How to add a line break before and after a regex in a text file?

This is an excerpt from the file I want to edit:
>chr1|-|9|S|somatic ACCACAGCCCTGTTTTACGTTGCGTCATCGCCCCGGGTGCCTGGTGACGTCACCAGCCCGCTCG >chr1|+|9|Y|somatic ACCACAGCCCTGTTTTACGTTGCGTCATCGCCCCGGGTGCCTGGTGACGTCACCAGCCCGCTCG
I would a new text file in which I add a line break before ">" and after "somatic" or after "germline", how can I do in R or Unix?
Expected output:
>chr1|-|9|S|somatic
ACCACAGCCCTGTTTTACGTTGCGTCATCGCCCCGGGTGCCTGGTGACGTCACCAGCCCGCTCG
>chr1|+|9|Y|somatic
ACCACAGCCCTGTTTTACGTTGCGTCATCGCCCCGGGTGCCTGGTGACGTCACCAGCCCGCTCG
By the looks of your input, you could simply replace spaces with newlines:
tr -s ' ' '\n' <infile >outfile
(Some tr dialects don't like \n. Try '\012' or a literal newline: opening quote, newline, closing quote.)
If that won't work, you can easily do this in sed. If somatic is static, just hard-code it:
sed -e 's/somatic */&\n/g' -e 's/ >/\n>/g' file >newfile
The usual caveats about different sed dialects apply. Some versions don't like \n for newline, some want a newline or a semicolon instead of multiple -e arguments.
On Linux, you can modify the file in-place:
sed -i 's/somatic */&\
/g
s/ >/\
/g' file
(For variation, I'm showing how to do this if your sed doesn't recognize \n but allows literal newlines, and how to put the script in a single multi-line string.)
On *BSD (including MacOS) you need to add an argument to -i always; sed -i '' ...
If somatic is variable, but you always want to replace the first space after a wedge, try something like
sed 's/\(>[^ ]*\) /\1\n/g'
>[^ ] matches a wedge followed by zero or more non-space characters. The parentheses capture the matched string into \1. Again, some sed variants don't want backslashes in front of the parentheses, or are otherwise just ... different.
If you have very long lines, you might bump into a sed which has problems with that. Maybe try Perl instead. (Luckily, no dialects to worry about!)

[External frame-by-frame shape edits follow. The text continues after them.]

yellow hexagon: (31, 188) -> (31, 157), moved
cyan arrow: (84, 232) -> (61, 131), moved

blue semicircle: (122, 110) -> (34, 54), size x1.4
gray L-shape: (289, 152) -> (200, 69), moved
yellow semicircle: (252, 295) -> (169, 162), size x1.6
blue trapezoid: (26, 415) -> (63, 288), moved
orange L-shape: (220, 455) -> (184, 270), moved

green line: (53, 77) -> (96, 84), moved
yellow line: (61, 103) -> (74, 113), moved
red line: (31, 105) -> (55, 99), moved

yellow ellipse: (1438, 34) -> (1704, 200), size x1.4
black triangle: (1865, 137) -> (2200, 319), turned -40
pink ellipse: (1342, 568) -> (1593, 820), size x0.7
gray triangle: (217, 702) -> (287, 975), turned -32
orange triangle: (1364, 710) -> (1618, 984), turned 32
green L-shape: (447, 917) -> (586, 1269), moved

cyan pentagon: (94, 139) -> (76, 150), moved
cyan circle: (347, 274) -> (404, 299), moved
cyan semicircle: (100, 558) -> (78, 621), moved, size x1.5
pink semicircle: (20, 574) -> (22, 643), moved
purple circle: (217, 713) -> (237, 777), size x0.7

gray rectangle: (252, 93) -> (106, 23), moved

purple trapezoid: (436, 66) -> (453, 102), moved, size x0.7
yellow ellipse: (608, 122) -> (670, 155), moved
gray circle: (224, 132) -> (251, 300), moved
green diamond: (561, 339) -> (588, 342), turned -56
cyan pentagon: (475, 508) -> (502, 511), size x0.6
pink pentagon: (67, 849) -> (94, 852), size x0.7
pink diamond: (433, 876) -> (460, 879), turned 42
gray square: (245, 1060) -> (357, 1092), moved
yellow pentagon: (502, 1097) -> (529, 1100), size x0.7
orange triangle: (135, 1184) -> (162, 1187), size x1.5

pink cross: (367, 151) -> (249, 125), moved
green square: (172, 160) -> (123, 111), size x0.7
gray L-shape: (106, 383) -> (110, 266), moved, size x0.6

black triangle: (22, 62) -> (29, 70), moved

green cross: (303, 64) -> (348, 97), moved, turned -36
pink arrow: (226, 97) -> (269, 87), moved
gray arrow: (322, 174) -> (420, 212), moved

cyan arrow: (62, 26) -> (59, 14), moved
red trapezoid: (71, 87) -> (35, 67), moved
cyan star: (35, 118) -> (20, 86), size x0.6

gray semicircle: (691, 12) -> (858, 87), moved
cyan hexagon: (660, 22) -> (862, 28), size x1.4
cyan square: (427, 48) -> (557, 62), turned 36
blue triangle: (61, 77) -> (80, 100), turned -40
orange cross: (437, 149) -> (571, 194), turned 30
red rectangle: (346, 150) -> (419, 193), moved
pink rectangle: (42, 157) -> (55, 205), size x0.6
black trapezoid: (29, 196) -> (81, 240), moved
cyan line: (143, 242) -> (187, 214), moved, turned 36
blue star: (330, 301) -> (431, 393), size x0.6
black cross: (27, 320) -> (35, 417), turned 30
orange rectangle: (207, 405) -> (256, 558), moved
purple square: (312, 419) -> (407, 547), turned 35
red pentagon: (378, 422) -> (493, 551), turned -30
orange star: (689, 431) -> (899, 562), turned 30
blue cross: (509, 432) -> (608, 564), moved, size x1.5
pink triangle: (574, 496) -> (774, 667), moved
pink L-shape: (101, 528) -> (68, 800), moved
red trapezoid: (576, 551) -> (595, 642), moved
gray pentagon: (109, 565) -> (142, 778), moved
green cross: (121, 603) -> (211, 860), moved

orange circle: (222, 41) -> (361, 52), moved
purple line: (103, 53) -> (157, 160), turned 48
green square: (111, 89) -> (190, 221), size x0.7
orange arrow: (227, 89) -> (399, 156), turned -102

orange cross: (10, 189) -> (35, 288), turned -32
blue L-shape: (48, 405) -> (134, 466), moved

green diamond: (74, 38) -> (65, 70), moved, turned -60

perl -i -pe 's/(>[^ ]*) /$1\n/g;s/ >/\n>/g' file
(Skip the -i option if you don't want to modify the input file. Then output will be to standard output.)
(\bsomatic\b|\bgermline\b)|(?=>)
Try this.See demo.Replace by $1\n
http://regex101.com/r/tF5fT5/53
If there's no support for lookahead then try
(\bsomatic\b|\bgermline\b)
Try this.Replace by $1\n.See demo.
http://regex101.com/r/tF5fT5/50
and
(>)
Replace by \n$1.See demo.
http://regex101.com/r/tF5fT5/51
Thank you everyone!
I used:
tr -s ' ' '\n' <infile >outfile
as suggested by tripleee and it worked perfectly!